Secretion of HCl into the resorptive microenvironments result in a pH of 4.5 necessary for
mobilization of the bone mineral. Organic component is degraded by MMPs and cathepsin

K. Osteoclasts likely undergo repeated cycles of resorption in an area and then move to new
site to evoke another cycle of resorption or undergo apoptosis and hence cease resorption.
RANKL (also known as OPG ligand or TRANCE) is a cell surface protein present on osteoblastic cells
and is responsible for osteoclast differentiation and bone resorption. RANKL interacts with its
receptor, RANK, on hematopoietic cells, an interaction thought to be essential for osteoclast
activation. In the absence of RANKL, osteoclastic resorption is reduced and increases in bone mass
occur.
There are relatively fewer ihibitors of bone resorption than stimulators. A soluble factor,
OPG binds to RANKL and inhibits the differentiation of osteoclasts. OPG is being explored in
human clinical trials for the treatment of osteoporosis, metastatic bone disease and also in
animal models of rheumatoid arthritis and periodontal disease.

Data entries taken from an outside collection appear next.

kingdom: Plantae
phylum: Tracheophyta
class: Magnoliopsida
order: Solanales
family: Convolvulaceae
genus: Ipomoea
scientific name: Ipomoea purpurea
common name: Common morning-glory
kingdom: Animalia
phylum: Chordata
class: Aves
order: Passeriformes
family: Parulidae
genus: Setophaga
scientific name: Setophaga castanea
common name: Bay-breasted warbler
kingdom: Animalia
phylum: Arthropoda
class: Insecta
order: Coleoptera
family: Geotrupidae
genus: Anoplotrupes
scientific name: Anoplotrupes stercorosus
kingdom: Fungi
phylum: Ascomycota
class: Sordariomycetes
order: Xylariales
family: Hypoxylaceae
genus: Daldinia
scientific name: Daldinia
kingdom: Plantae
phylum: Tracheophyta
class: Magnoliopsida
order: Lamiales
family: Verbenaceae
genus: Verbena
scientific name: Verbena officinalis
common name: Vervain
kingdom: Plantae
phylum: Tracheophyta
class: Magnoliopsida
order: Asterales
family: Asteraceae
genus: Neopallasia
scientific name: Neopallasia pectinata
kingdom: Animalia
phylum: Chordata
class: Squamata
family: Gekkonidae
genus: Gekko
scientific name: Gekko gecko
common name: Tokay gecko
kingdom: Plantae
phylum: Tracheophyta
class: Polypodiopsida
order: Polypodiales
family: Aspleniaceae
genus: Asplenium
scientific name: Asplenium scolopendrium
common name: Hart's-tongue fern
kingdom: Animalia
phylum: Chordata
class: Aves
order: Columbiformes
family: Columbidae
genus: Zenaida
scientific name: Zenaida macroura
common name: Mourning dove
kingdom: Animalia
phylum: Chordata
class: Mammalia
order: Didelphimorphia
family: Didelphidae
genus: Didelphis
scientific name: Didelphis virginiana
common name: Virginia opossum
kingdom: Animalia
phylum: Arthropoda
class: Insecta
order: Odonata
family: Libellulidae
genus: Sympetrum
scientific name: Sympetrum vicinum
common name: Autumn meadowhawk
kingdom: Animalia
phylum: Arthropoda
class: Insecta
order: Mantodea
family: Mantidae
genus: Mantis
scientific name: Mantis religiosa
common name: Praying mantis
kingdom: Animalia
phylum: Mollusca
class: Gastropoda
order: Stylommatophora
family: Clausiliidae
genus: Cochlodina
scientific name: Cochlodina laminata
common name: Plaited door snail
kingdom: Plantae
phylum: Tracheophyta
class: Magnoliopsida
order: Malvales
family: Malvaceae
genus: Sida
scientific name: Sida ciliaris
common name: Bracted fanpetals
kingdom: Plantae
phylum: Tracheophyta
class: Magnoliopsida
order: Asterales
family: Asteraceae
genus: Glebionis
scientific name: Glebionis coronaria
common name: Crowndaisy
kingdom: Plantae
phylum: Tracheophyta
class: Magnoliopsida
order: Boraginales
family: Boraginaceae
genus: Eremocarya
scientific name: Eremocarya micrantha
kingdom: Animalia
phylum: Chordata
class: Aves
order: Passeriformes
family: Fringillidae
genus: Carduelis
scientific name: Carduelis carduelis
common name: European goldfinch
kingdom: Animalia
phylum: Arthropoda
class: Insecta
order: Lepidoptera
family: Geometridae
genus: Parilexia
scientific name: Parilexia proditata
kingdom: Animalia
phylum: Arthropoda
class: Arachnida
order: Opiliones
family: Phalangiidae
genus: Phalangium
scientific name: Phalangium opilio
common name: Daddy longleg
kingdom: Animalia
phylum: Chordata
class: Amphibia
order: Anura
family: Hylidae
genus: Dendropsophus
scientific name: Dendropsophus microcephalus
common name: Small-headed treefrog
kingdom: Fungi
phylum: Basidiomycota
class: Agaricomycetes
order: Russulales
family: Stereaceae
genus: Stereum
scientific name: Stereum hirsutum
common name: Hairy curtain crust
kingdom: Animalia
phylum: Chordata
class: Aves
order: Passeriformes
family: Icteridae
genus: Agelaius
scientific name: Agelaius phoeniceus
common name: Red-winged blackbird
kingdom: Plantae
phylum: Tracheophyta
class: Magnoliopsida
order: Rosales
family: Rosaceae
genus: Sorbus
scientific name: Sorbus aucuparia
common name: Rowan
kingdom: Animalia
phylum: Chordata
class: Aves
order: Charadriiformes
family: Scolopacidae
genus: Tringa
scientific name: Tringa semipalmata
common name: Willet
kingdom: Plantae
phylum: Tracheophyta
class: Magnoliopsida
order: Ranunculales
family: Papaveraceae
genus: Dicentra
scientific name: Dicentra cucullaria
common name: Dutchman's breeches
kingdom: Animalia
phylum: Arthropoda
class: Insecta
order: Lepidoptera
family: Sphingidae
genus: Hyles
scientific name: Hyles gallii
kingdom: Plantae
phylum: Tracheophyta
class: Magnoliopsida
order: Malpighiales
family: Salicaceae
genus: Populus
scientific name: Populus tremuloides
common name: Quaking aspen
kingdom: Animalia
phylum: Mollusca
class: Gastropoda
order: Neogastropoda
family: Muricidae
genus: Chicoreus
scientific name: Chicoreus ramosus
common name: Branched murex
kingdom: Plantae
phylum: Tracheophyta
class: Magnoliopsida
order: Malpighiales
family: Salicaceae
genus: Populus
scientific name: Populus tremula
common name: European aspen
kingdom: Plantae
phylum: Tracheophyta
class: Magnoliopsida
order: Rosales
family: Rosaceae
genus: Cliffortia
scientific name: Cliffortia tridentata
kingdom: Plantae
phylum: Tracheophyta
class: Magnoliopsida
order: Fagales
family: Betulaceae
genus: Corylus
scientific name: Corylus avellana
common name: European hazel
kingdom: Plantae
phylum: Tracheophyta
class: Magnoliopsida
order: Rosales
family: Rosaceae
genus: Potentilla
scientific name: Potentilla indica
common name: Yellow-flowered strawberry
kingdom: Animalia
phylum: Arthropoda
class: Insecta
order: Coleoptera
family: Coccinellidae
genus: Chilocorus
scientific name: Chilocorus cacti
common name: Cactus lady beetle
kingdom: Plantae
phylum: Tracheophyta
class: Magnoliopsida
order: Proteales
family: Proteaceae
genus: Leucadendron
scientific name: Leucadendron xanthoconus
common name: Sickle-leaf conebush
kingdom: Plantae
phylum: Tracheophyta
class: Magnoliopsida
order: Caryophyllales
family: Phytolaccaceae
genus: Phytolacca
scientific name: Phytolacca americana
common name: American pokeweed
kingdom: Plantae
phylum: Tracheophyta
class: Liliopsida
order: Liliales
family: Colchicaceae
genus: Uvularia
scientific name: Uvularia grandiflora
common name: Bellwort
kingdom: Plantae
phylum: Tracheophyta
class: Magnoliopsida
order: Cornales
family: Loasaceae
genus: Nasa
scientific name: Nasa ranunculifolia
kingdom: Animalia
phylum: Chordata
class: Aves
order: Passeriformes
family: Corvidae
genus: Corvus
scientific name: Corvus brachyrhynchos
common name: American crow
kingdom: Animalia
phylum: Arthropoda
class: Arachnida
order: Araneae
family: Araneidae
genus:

Interferon γ is a cytokine produced by activated T lymphocytes that inhibits bone resorption
by inhibiting the differentiation of committed precursors to mature cells.
Systemically, calcitonin is a potent inhibitor of bone resorption but, in pharmacologic use,
has limited application since patients become refractory to its inhibitory action.
Estrogen is another systemic hormone that inhibits bone resorption as evidenced by the
increase in osteoporosis with estrogen deficiency after menopause. Although its
mechanisms of action are not clear, it is thought to promote programmed cell death of
osteoclasts and hence reduce their period of activity.

Bone classification schemes related to implant dentistry
Linkow’s classification of bone density (1970)
• Class 1 bone structure : This ideal bone type consists of evenly spaced trabeculae
with small cancellated spaces.
• Class 2 bone structure : The bone has slightly larger cancellated spaces with less
uniformity of the osseous pattern.
• Class 3 bone structure : Large marrow filled spaces exist between bone trabeculae.
Lekholm and Zarb (1985)
• Quality 1 : Composed of homogeneous compact bone
• Quality 2 : Thick layer of compact bone surrounding a core of dense trabecular bone
• Quality 3 : Thin layer of cortical bone surrounding dense trabecular bone of
favorable strength
• Quality 4 : Thin layer of cortical bone surrounding a core of low density trabecular
bone
Misch’s classification (based on bone density )
• D1: Dense cortical bone
• D2: Thick dense to porous cortical bone on the crest and coarse trabecular bone
within.
• D3: Thin porous cortical bone on crest and fine trabecular bone within.